Between the worms and the frogs and the shiners and the plugs and spoons and a little luck we almost always seemed to catch fish--sometimes bass, pickerel more often, and catfish and perch almost always. Now and then there was an eel, which we loved to eat as we did everything else. I don't remember ever throwing anything back unless it was illegal, out of season, or too small. My father took as much pride, almost, in his ability to clean a fish as he did in catching one. I was only allowed to scale them for a lot of reasons, chiefly my careless attitude about sharp knives and the remoteness of medical help. I was always cutting myself with something, not out of any incredible clumsiness but more because of a very short attention span for any given task.

I said before that I couldn't recapture the excitement of those early mornings I so looked forward to--and I'm sorry, because I still believe that this is the reason, the essential why, that we go fishing.
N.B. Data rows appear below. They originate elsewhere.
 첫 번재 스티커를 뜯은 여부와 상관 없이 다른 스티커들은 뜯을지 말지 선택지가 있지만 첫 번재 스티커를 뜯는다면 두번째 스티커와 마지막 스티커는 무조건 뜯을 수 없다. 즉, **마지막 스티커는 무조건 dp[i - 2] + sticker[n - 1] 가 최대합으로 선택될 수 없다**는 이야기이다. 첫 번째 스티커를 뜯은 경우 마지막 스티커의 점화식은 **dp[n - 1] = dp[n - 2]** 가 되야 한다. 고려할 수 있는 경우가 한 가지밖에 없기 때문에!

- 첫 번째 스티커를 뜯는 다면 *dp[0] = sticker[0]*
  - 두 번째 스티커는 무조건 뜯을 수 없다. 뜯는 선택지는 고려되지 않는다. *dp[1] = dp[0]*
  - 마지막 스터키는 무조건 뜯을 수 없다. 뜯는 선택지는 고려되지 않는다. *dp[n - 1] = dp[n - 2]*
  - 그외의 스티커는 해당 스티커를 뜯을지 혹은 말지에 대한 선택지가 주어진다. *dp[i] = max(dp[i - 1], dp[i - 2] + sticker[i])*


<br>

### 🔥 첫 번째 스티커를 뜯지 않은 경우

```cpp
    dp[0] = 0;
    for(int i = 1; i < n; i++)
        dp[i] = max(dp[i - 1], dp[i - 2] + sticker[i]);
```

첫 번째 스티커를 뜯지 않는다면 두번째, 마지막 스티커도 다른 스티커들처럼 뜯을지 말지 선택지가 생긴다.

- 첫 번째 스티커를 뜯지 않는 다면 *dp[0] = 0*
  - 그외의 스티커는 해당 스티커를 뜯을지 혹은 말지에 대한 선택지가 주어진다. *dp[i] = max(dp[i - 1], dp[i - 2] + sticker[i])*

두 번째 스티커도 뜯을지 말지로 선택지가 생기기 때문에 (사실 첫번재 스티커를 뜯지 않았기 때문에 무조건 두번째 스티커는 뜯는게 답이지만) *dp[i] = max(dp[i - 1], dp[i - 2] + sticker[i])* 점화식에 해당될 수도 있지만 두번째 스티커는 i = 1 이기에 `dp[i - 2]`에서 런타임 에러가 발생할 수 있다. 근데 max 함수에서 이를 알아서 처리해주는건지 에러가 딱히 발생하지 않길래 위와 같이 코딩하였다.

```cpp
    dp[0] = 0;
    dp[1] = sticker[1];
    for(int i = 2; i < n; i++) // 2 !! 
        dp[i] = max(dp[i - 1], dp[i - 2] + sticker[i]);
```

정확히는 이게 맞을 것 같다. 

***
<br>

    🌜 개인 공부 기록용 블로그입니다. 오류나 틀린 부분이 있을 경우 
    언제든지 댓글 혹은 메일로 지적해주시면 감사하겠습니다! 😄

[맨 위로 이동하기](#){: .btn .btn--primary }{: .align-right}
But I think you know just what I mean.

I still have a few of those old plugs and spoons--even Pop's "vacuum bait." And once or twice every summer along the shores of a local bass pond you could see a middle-aged man chunking a plug about half the size of a shingle along the edge of the lotus lilies. When the light is just right and he can see his reflection in the water, a certain magic that only fishermen know about takes place. He sees the shadow of an old wooden rowboat and the silhouette of two fishermen. One is a young man of about 30 who seems to be smoking a cigar; the other, rowing, is a tow-headed boy about 10 or so. The quiet is accented by the rhythmic plop of a huge wooden plug and the distant murmur of barn owls. He wonders for a moment why the man and boy never speak, and then he realizes that they don't have to--they are fishing together, and that is all that matters.